Il governo sta lavorando a un decreto per disciplinare l’utilizzo dei sistemi di riconoscimento facciale da parte delle forze dell’ordine, adeguando la normativa italiana all’AI Act europeo. Il provvedimento è attualmente all’esame delle commissioni parlamentari e definisce i casi in cui la tecnologia potrà essere impiegata per finalità di sicurezza e di indagine.
Il riconoscimento facciale non si limita a confrontare due fotografie: il software trasforma il volto in un insieme di dati biometrici, basati su caratteristiche come la distanza tra gli occhi, la forma della mandibola e degli zigomi. Questi dati vengono poi confrontati con quelli presenti negli archivi disponibili, restituendo un elenco di possibili corrispondenze con un diverso grado di probabilità.
Quando potrebbe essere utilizzato
Il testo del decreto prevede due principali modalità di impiego.
La prima riguarda il riconoscimento facciale in tempo reale, consentito soltanto in situazioni eccezionali, come la prevenzione di una minaccia grave e imminente – ad esempio un attentato terroristico – oppure per la ricerca di persone scomparse, sequestrate o vittime di tratta. In questi casi sarebbe necessaria l’autorizzazione del pubblico ministero, salvo situazioni d’urgenza che prevedono una convalida successiva.
La seconda riguarda invece i sistemi di videosorveglianza già installati. Dopo la commissione di un reato, le immagini potrebbero essere analizzate con software di intelligenza artificiale per identificare soggetti già indiziati, confrontando i dati con banche dati autorizzate.
Il punto più controverso
Le maggiori polemiche riguardano la possibilità di raccogliere dati biometrici in luoghi pubblici o durante eventi considerati sensibili sotto il profilo dell’ordine pubblico.
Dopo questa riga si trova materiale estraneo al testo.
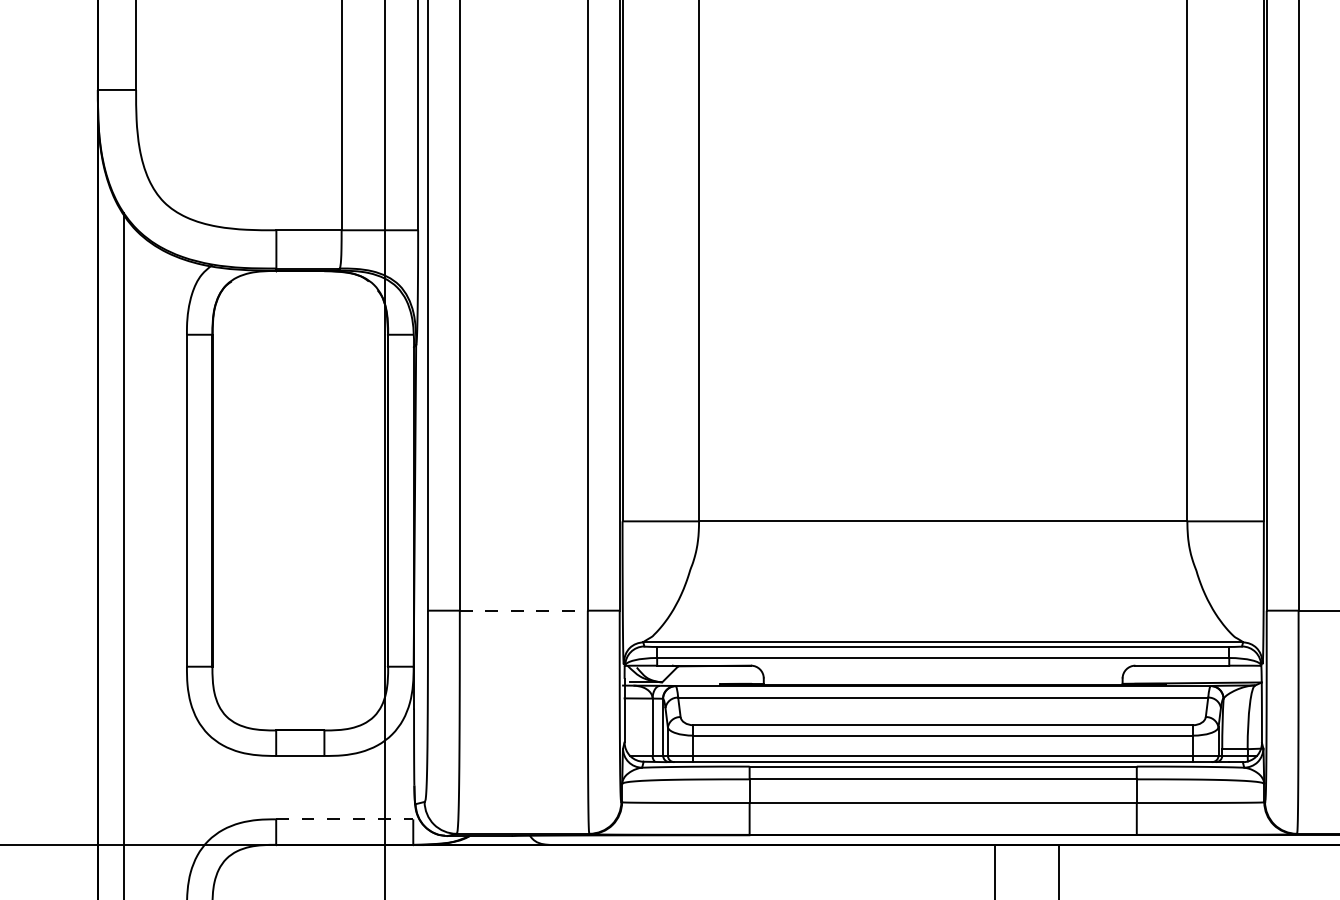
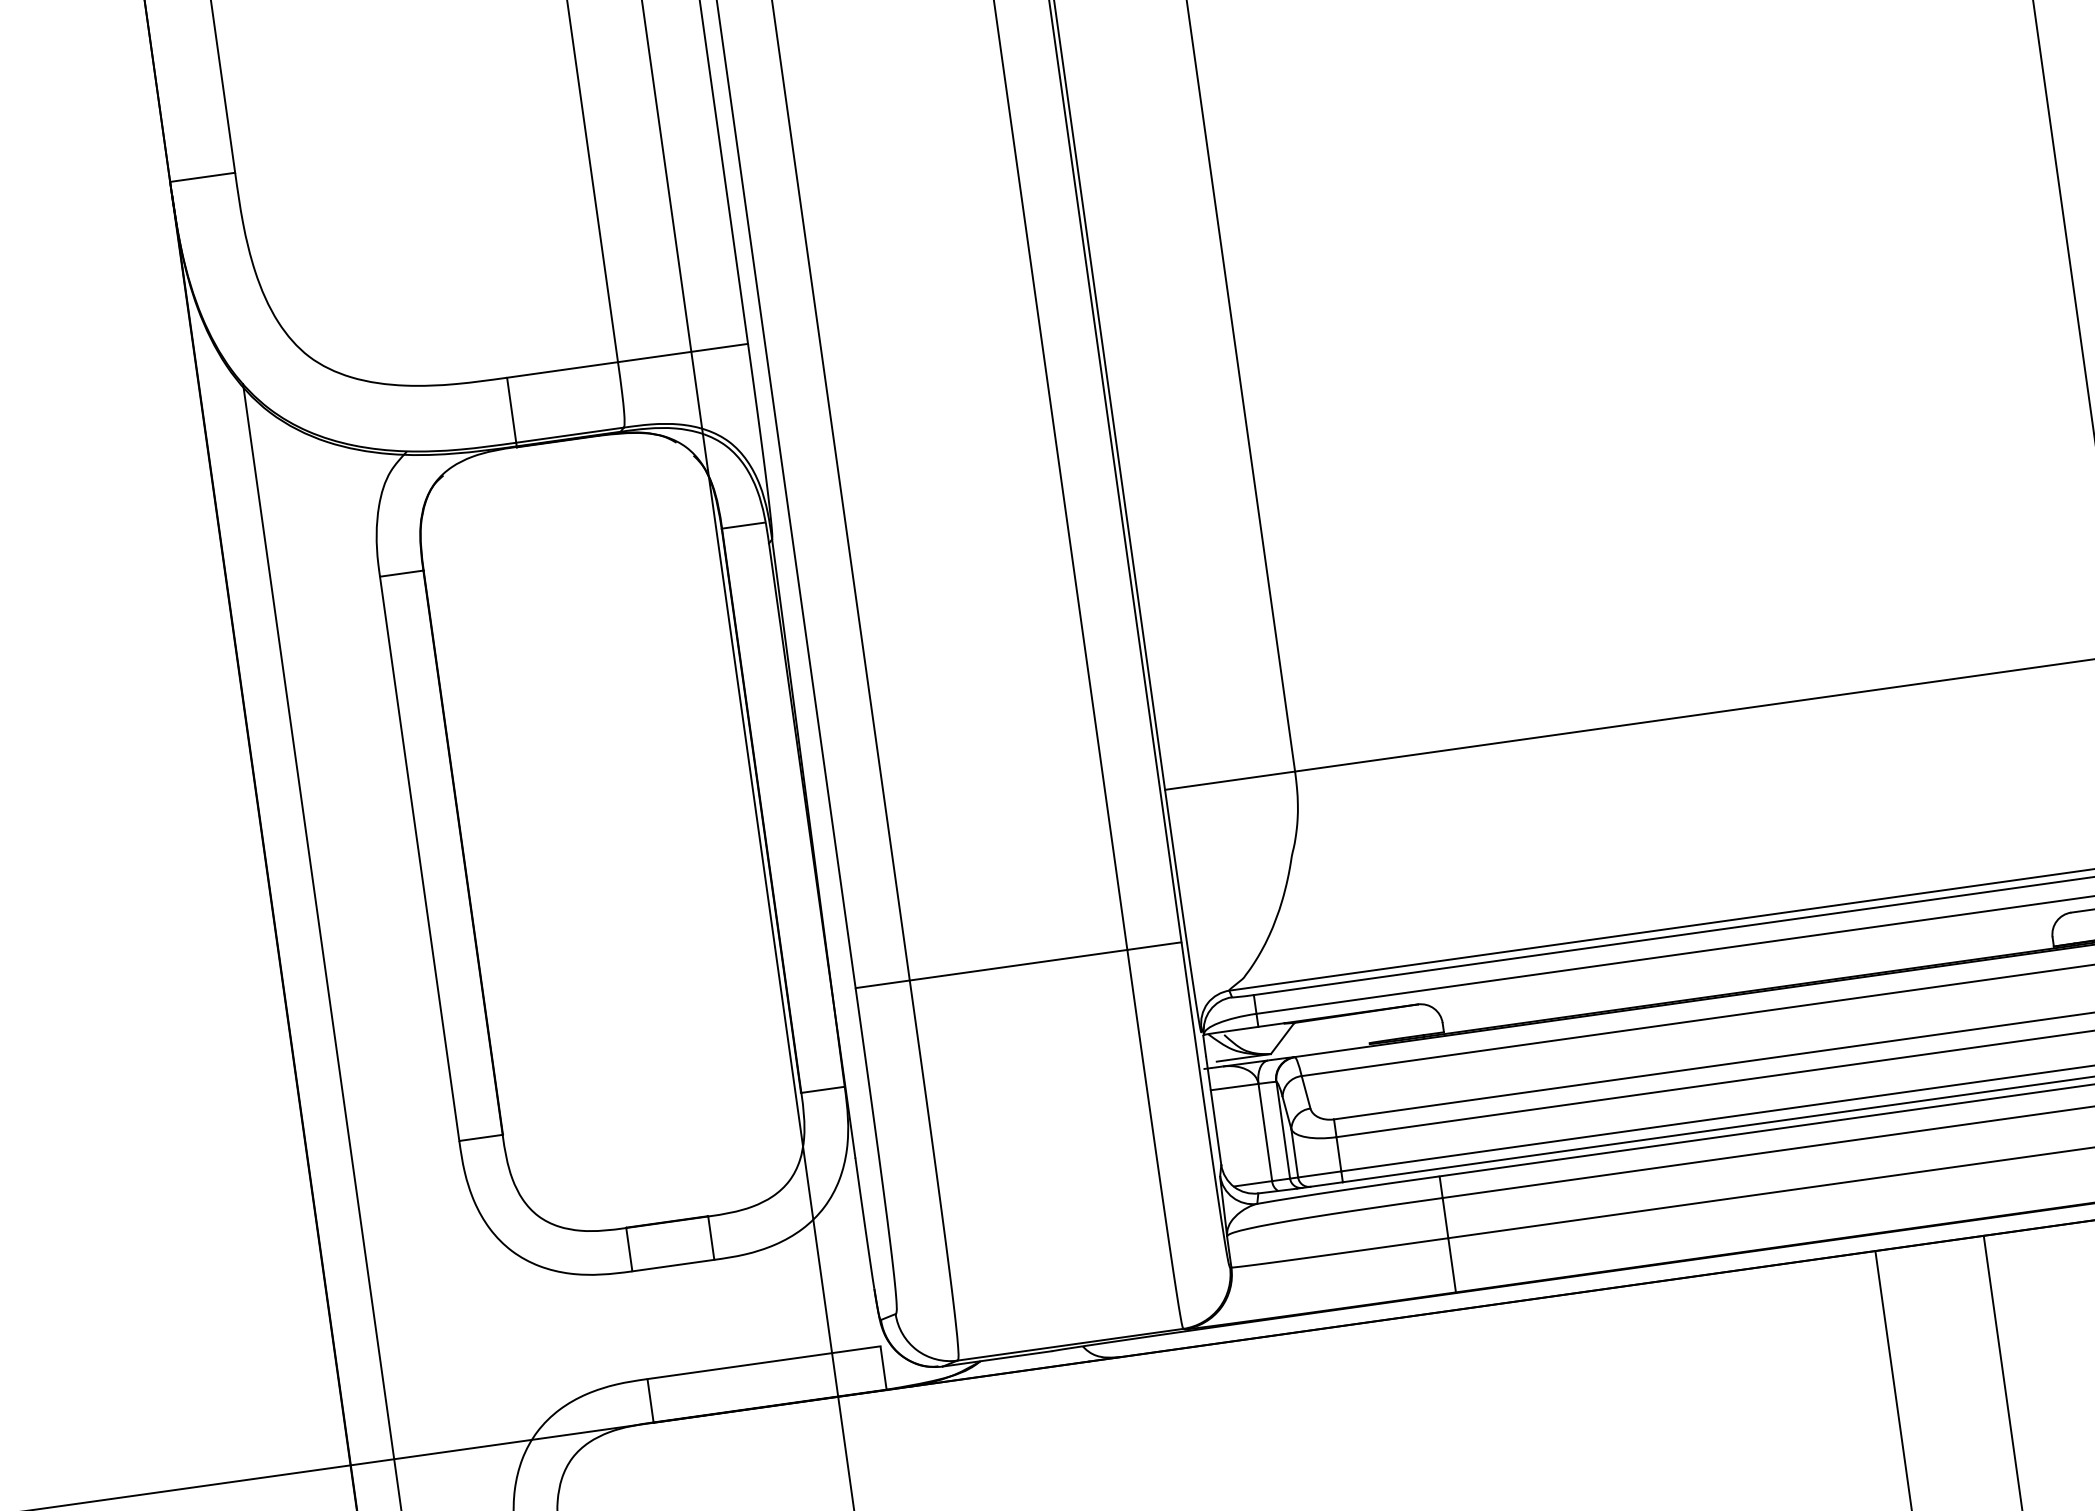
line: (524, 610) -> (1019, 964), dashed -> solid
line: (344, 819) -> (763, 1363), dashed -> solid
Secondo il testo, le telecamere potrebbero acquisire automaticamente le immagini e i dati biometrici delle persone presenti, conservandoli fino a sette giorni. Se in quel periodo venisse commesso un reato, quei dati potrebbero essere utilizzati per effettuare i confronti necessari alle indagini.
Il governo sostiene che la semplice raccolta dei dati e il loro utilizzo ai fini del riconoscimento rappresentino due fasi distinte e che l’identificazione vera e propria scatterebbe solo dopo un reato.
I rilievi del Garante e dell’Unione europea
Proprio questo meccanismo ha sollevato le principali criticità. Il Garante per la protezione dei dati personali, pur esprimendo un parere favorevole con osservazioni, ha chiesto di chiarire che l’analisi dei dati biometrici possa avvenire esclusivamente in presenza di un reato e non in modo preventivo. Inoltre ha giudicato troppo generica la definizione dei luoghi nei quali il sistema potrebbe essere attivato, ritenendo che possa aprire la strada a forme di sorveglianza estesa.
Anche la Commissione europea ha richiamato l’attenzione sulla compatibilità del decreto con l’AI Act, ricordando che il regolamento vieta, salvo limitate eccezioni, il riconoscimento facciale negli spazi pubblici accessibili alla popolazione e consente deroghe solo per ricerche mirate relative a persone sospettate o condannate per reati.
Il confronto con altri Paesi
In Europa l’approccio varia da Stato a Stato. La Svezia ha autorizzato il riconoscimento facciale in tempo reale soltanto per casi di estrema gravità, come sequestri di persona o minacce imminenti, sempre con il controllo dell’autorità giudiziaria.
La Germania sta valutando una normativa che limita il confronto delle immagini a elenchi di sospetti già individuati, senza acquisire i dati biometrici di tutti i cittadini presenti in un luogo pubblico.
In Francia, invece, sono stati autorizzati sistemi di videosorveglianza intelligente capaci di individuare comportamenti anomali o situazioni di rischio, ma senza procedere al riconoscimento biometrico delle persone.
Il testo italiano potrà ancora essere modificato sulla base dei pareri parlamentari e delle osservazioni delle autorità competenti, prima dell’approvazione definitiva prevista entro il 10 ottobre.